If you want an idea of what Nigeria can offer the world’s more fearless investors, raise a glass to South African supermarket chain Shoprite. Last year, its seven Nigerian branches sold more Moët & Chandon champagne than its 600 South African stores combined.
Nigeria may be known for Islamist militants, bomb attacks, advance fee fraud and large-scale oil theft, but with a population of 170 million and a decade of annual growth rates around 7%, it also offers some outsized returns for investors willing to take the risk.
Just ask FTSE-listed Afren, whose share price shot up 9% in November when it discovered a “giant” oilfield in Nigeria, which is already the continent’s biggest energy producer.
But it is not just the traditional, grubby business of oil extraction that stands to make a mint. A youthful population is showing glimmers of a consumer boom: last year Nigeria overtook Ireland to become the biggest market for Guinness, while brands from Porsche to men’s luxury clothes brand Ermenegildo Zegna have scrambled to open shops recently.
“It’s caught on with investors.
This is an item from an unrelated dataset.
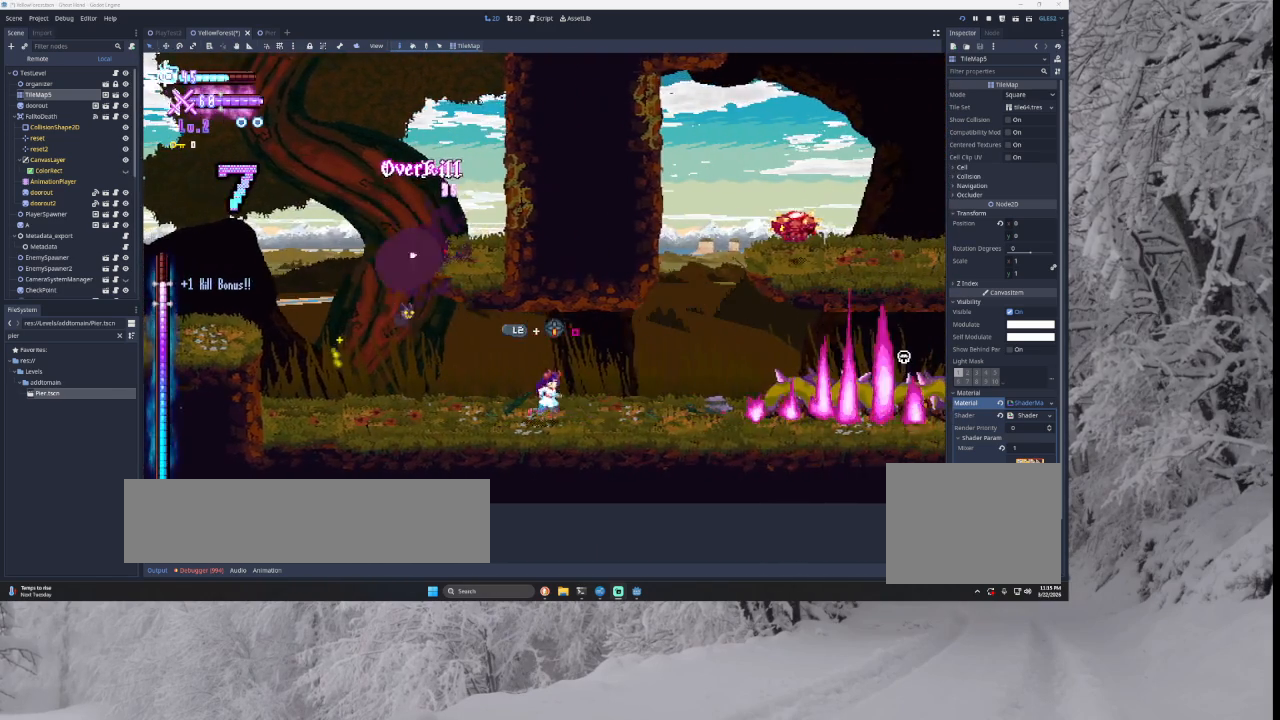
{"buttons": [], "left_stick": "right", "right_stick": "center", "events": []}
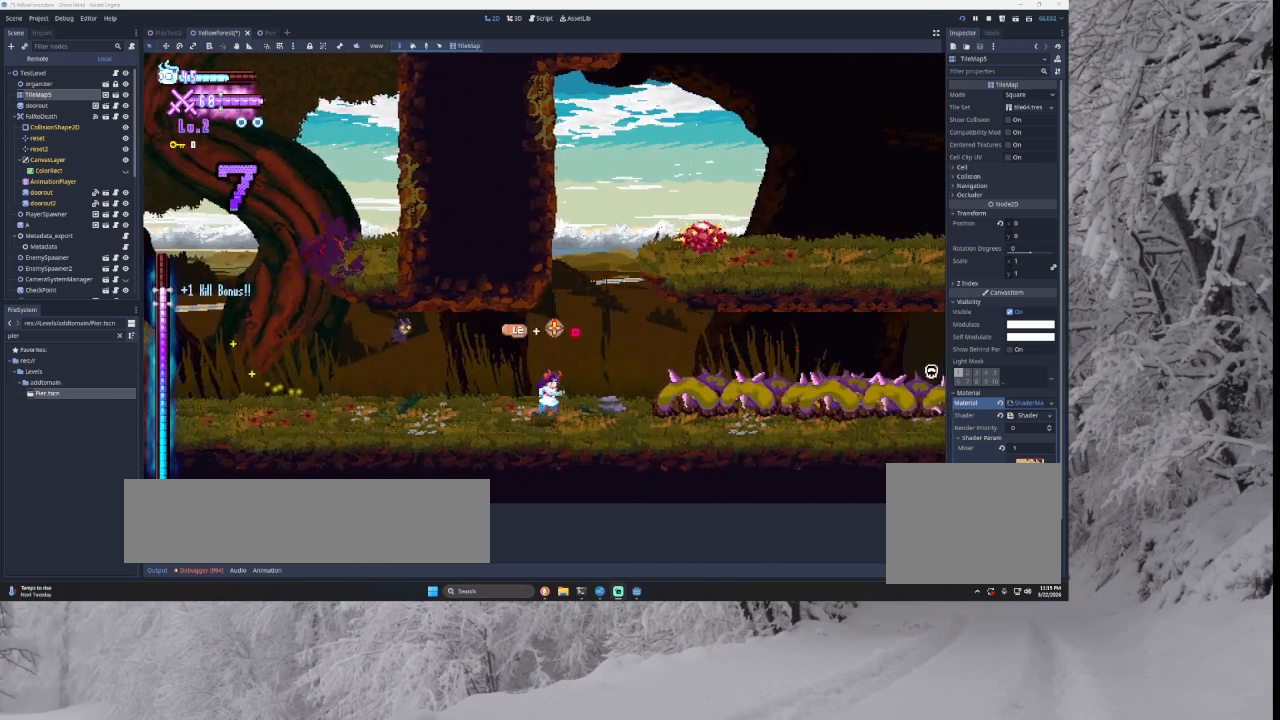
{"buttons": ["TRIANGLE"], "left_stick": "center", "right_stick": "center", "events": [[67, "TRIANGLE", "down"], [233, "TRIANGLE", "up"], [267, "left_stick", "left"], [300, "TRIANGLE", "down"], [500, "left_stick", "center"]]}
They recognize that there’s a resemblance to what we saw in Asia [in the 1980s] and those who missed the incredible growth story [there] now have the opportunity to invest in the next growth story,” said Charles Robertson, global chief economist at Renaissance Capital.
The group forecasts that Nigeria’s GDP will hit $5tn (£3tn) by 2050, which would be on a par with Japan today as the world’s third-biggest economy. A statistical rebasing exercise next month – in which the base year for calculating GDP will be changed from 1990 to 2008 – could lead Nigeria to rival South Africa for the spot of the continent’s largest economy, with a value of close to $400bn. That would mean the economic output of Lagos, the vibrant commercial hub, alone overtaking Ghana.